Unless the West learns from past mistakes, Iran will get an easy path to the bomb
By Rep. Ed Royce, California Republican, chairman of the House Foreign Affairs Committee – – Monday, June 29, 2015
We’ve seen this before. President Obama’s Iran nuclear deal looks increasingly like the disastrous deal the United States struck with the regime in North Korea. In 1994, the U.S. government signed a nuclear deal with North Korea that, according to then-President Clinton, would “make the United States, the Korean Peninsula and the world safer.” The agreement, we were told, did “not rely on trust,” but instead would involve a verification program that would stop the North Koreans from ever acquiring a nuclear bomb. Sound familiar?
Unfortunately, that North Korean deal had holes you could fire a ballistic missile through. The deal did not dismantle North Korea’s nuclear program. It committed the United States to rewarding Pyongyang with large quantities of fuel oil without requiring the regime to actually implement the terms. Worst of all, the deal relied on inspection provisions that were naive and ultimately worthless. The predictable result: On Oct. 4, 2002, North Korea revealed it had been lying all along, and that it had continued to secretly develop nuclear weapons. Four years later, North Korea’s dictator Kim Jong-il ordered an underground nuclear test. Today, North Korea is a global menace, supports and sponsors terrorism, and is the most unstable nuclear power on earth.
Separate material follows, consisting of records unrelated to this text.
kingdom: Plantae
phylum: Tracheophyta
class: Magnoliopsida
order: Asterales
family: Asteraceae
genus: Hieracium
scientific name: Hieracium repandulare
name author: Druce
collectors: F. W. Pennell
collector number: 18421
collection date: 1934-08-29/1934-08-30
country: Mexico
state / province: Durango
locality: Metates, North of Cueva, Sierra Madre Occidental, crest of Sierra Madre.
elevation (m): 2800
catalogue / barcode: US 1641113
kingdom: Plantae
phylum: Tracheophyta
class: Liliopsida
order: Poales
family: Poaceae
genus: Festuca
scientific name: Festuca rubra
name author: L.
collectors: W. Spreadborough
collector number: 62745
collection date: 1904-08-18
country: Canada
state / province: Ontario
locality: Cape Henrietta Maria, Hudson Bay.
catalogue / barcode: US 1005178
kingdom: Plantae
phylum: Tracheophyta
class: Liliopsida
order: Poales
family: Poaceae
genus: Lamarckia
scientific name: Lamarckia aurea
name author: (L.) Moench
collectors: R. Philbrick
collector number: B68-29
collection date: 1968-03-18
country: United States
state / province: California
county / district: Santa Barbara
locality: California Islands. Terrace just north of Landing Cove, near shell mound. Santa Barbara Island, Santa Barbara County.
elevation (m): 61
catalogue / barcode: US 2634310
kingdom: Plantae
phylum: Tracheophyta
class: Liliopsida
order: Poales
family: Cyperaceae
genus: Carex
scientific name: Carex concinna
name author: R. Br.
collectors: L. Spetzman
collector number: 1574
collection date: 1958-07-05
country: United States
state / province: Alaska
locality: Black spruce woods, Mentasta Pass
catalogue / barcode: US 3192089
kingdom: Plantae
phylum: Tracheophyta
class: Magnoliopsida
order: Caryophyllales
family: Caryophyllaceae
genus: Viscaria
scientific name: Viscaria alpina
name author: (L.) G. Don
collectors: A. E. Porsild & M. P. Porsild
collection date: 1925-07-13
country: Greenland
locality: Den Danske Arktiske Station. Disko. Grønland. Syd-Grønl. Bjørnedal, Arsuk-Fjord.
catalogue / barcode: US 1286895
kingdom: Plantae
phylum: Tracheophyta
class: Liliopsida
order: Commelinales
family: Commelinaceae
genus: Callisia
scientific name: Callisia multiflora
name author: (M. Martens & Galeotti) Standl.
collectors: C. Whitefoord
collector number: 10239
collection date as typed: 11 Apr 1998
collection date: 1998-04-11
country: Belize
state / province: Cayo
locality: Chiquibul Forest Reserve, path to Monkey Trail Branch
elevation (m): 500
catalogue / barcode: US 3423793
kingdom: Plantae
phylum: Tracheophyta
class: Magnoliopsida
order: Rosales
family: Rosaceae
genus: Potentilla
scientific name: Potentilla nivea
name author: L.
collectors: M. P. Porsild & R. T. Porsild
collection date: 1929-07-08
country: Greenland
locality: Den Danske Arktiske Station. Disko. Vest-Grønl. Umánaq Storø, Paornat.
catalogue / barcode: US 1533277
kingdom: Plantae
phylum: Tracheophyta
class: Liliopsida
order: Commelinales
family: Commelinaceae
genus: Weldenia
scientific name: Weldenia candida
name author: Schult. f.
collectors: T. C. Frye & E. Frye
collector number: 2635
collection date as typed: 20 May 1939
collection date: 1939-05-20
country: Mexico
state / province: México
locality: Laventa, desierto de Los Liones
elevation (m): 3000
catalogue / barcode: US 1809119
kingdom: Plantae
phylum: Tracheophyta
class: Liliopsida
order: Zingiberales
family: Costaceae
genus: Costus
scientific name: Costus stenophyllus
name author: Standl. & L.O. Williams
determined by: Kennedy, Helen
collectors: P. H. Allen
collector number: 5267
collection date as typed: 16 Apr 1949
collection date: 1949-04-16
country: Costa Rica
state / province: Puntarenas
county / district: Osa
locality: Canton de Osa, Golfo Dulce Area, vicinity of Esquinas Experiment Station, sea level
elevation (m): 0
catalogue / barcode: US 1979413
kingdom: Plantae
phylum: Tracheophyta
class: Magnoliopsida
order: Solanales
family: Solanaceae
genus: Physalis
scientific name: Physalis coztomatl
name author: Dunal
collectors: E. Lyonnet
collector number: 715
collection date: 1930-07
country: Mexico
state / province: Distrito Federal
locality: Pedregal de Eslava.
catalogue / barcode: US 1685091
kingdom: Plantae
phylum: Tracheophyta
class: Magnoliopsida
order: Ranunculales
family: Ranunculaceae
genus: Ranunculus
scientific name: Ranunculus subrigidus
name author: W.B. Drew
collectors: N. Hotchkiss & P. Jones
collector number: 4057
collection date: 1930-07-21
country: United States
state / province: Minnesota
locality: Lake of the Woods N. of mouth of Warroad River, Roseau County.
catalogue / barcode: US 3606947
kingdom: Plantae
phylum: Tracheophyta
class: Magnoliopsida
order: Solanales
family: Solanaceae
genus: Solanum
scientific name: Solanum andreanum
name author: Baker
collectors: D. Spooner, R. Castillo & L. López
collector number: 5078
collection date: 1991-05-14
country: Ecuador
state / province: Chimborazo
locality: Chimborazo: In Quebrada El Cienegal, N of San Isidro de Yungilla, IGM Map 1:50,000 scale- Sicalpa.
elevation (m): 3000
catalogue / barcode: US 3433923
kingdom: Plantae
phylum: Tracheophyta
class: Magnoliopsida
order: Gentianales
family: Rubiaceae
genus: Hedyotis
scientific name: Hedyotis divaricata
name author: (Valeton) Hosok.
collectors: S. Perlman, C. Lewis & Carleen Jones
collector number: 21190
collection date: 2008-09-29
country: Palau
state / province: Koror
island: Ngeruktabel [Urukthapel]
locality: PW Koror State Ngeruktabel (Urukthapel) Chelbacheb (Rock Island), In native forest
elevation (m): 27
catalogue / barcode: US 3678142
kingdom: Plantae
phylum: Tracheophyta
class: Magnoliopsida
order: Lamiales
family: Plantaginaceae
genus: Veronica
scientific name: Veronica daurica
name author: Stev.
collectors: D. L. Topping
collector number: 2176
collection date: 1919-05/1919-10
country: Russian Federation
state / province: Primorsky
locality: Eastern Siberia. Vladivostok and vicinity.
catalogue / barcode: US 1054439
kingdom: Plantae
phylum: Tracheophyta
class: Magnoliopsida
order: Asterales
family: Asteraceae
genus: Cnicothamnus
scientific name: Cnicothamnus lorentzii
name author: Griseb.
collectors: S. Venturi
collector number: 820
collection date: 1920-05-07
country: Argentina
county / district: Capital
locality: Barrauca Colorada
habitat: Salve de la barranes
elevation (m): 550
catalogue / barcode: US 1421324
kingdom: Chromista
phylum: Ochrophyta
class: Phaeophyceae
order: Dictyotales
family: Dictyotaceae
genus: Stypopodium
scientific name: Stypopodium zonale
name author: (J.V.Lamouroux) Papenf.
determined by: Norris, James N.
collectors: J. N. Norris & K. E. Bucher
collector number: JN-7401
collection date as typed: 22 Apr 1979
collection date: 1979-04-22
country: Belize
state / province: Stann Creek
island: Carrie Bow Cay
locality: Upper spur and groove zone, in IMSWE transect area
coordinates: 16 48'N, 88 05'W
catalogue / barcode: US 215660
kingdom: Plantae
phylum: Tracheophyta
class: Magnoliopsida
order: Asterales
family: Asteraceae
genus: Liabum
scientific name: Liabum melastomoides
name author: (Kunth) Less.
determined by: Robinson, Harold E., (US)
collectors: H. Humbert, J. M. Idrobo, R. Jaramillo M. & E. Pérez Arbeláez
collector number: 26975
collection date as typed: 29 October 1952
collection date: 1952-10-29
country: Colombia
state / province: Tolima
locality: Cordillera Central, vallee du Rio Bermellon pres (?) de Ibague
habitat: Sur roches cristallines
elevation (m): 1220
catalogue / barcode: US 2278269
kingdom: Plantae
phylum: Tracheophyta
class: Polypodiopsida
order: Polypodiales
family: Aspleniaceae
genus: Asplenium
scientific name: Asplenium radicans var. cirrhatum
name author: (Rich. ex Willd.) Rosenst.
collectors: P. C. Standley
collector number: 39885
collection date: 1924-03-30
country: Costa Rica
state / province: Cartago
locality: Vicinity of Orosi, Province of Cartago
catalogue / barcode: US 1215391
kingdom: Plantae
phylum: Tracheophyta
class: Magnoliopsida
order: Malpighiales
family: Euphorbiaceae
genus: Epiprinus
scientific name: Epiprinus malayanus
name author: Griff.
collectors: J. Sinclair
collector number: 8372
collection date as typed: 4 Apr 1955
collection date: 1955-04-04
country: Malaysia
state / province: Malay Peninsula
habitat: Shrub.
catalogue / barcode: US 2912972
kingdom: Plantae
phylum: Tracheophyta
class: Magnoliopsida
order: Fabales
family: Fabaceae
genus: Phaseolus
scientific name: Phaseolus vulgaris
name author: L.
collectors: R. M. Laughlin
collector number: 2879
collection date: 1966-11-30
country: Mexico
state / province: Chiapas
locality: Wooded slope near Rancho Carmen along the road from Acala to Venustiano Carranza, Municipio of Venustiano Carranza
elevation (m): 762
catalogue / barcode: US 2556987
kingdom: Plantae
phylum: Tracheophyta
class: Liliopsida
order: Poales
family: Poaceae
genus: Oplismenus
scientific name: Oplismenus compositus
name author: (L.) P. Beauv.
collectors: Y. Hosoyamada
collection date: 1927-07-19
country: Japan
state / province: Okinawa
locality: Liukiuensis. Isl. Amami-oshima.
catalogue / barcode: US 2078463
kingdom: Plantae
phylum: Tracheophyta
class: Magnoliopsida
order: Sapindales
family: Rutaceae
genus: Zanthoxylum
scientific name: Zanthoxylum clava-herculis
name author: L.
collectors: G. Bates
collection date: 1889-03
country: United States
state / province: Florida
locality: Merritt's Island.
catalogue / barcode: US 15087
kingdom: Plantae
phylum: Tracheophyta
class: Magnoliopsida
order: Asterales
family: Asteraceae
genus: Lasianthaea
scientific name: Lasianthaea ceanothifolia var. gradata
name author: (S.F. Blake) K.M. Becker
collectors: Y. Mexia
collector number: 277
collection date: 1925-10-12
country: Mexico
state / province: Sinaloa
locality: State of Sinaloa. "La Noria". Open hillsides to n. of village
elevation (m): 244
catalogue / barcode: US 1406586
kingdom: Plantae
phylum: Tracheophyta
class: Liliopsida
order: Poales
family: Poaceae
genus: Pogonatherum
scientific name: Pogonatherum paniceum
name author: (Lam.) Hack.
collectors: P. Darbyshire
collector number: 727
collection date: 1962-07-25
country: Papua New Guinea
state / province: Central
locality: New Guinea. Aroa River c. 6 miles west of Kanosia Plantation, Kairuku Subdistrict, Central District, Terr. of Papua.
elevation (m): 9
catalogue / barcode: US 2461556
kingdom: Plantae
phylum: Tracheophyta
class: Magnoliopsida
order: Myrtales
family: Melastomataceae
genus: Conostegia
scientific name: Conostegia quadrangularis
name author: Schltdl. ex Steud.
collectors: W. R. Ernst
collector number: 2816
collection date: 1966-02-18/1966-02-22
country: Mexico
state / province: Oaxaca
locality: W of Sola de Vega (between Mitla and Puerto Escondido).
History is about to repeat itself. With the arrival of the June 30 negotiating deadline, the Obama administration looks willing to concede to Iran the same loopholes that we gave North Korea. Supreme Leader Ayatollah Ali Khamenei has declared that his country would never agree to anywhere, anytime inspections — especially Iranian military sites. Without a full picture of Iran’s nuclear program, and without full ability to inspect these sites, we’ll be verifying in the dark, just as we were with North Korea.
Ayatollah Khamenei is also demanding sanctions be lifted before Iran dismantles its nuclear infrastructure. In short, the supreme leader will never let international inspectors into the places he builds his secret weapons; and yet he wants billions in sanctions relief that he could funnel into the terrorist groups he funds, including Hezbollah and Hamas. Just like North Korea, Iran wants its rewards up-front.
Like North Korea, Iran is about to be given the best prize of all: the stamp of international legitimacy for its nuclear program. It’s here that the parallels are most striking. North Korea agreed to give up its bomb-making plutonium facility in return for U.S. commitments to build reactors that could not be used for nuclear weapons. The White House is looking to make a similar deal with Iran. Tehran is pledging to give up its bomb-making plutonium facility at Arak in return for international aid to replace it with a new facility that cannot be used for nuclear weapons. After promising to dismantle its facility, North Korea went only part of the way before ultimately rebuilding it. Iran can copy the North Korean playbook.
We should measure the Iran nuclear deal against the Obama administration’s own assessments and pledges. I recall Mr. Obama’s 2012 statement: “My policy is not containment; my policy is to prevent [Iran] from getting a nuclear weapon.” I agree with the president’s former lead negotiator Wendy Sherman, who told the House Foreign Affairs Committee last year: “We have a basic metric for a good agreement, one that cuts off all of Iran’s potential paths to a nuclear weapon.” I agree, too, with Secretary of State John Kerry, who told our committee in February that if Iran “want[s] to have an agreement,” it will have to answer 12 sets of questions from the International Atomic Energy Agency about Tehran’s secret nuclear activity. My hope is that the Obama administration measures this deal against its own promises. From what we’re hearing and seeing, these lines in the sand have already washed away.
The truly stunning thing about this nuclear deal is that even if Iran fulfills all of its commitments; in a few short years the mullahs will be free from restraints, have international blessing for Iran’s nuclear program, and will have billions of dollars that they can use to further destabilize the region.
It’s not too late to stop Iran from getting nuclear weapons; but to do so we need to learn from our mistakes. If we don’t, Ayatollah Khamenei — like Kim Jong-il before him — will have an easy path to the bomb.